Work order => What you return should be only the lines in the entries below between the one holding "index dip: (107, 66)" and the one holding "middle mcp: (286, 107)", ends included, with every picture left out.
====
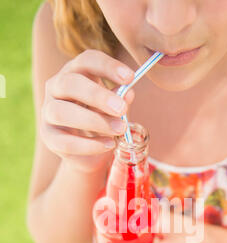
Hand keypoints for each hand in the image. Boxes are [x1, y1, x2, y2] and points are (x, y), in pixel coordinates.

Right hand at [40, 49, 134, 172]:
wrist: (88, 150)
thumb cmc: (102, 119)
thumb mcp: (114, 107)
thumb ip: (119, 100)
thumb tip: (128, 94)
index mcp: (74, 72)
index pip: (86, 60)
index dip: (107, 66)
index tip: (130, 77)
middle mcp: (56, 88)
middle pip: (70, 83)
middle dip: (98, 96)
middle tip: (122, 109)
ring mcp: (48, 112)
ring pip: (61, 112)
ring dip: (93, 121)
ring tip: (119, 129)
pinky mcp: (49, 137)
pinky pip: (65, 141)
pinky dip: (89, 145)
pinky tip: (109, 144)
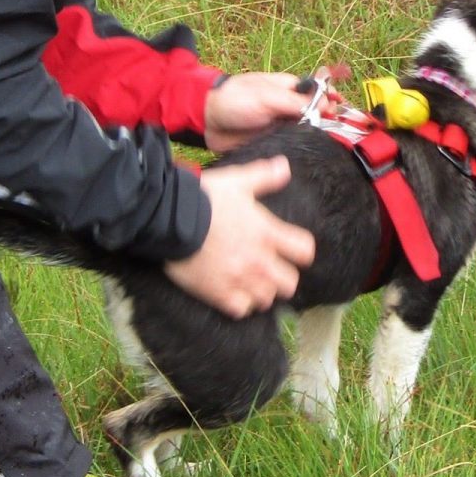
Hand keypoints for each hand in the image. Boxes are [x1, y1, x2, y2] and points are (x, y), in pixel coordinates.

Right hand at [164, 156, 315, 317]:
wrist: (171, 218)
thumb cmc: (206, 197)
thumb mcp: (237, 181)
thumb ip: (264, 176)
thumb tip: (285, 166)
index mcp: (267, 233)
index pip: (304, 251)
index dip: (300, 251)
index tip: (291, 249)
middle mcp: (259, 260)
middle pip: (289, 283)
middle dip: (282, 276)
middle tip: (269, 269)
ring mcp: (240, 279)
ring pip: (266, 299)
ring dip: (261, 291)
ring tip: (250, 282)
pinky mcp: (219, 294)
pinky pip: (242, 310)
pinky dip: (239, 304)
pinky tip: (232, 292)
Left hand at [203, 71, 340, 151]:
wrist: (206, 120)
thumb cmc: (234, 99)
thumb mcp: (266, 97)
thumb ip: (294, 101)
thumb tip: (323, 104)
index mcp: (287, 89)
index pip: (316, 92)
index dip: (329, 99)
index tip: (338, 108)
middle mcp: (286, 107)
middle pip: (315, 113)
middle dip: (327, 120)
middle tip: (338, 129)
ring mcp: (279, 125)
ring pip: (305, 132)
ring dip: (314, 137)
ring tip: (329, 145)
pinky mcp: (271, 142)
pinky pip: (290, 146)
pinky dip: (299, 150)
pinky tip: (309, 157)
====
Task result =>
index dip: (107, 66)
index tip: (130, 77)
middle mcp: (56, 88)
middle pip: (70, 83)
middle dip: (98, 96)
middle tip: (122, 109)
ring mcp: (48, 112)
ring pip: (61, 112)
ring dip: (93, 121)
ring tip: (119, 129)
pinky mcp: (49, 137)
pinky pip: (65, 141)
pinky dip: (89, 145)
pinky tip: (109, 144)
Hand keypoints for each hand in the image. Boxes are [x1, y1, x2, y2] and points are (x, y), in pixel coordinates.

Right hand at [164, 156, 315, 317]:
wrist: (171, 218)
thumb cmc: (206, 197)
thumb mcp: (237, 181)
thumb ip: (264, 176)
thumb tip: (285, 166)
index mcp: (267, 233)
index pip: (304, 251)
index dip: (300, 251)
index tip: (291, 249)
middle mcp: (259, 260)
middle pip: (289, 283)
middle dip: (282, 276)
middle tip: (269, 269)
ring mcp: (240, 279)
ring pip: (266, 299)
ring dip: (261, 291)
ring tip: (250, 282)
pinky mcp: (219, 294)
pinky pip: (242, 310)
pinky dip: (239, 304)
pinky tip: (232, 292)
Left hand at [203, 71, 340, 151]:
wrist: (206, 120)
thumb cmc: (234, 99)
thumb mcp: (266, 97)
thumb ip: (294, 101)
thumb tip: (323, 104)
index mcp: (287, 89)
index pip: (316, 92)
index dip: (329, 99)
index tip: (338, 108)
middle mcp: (286, 107)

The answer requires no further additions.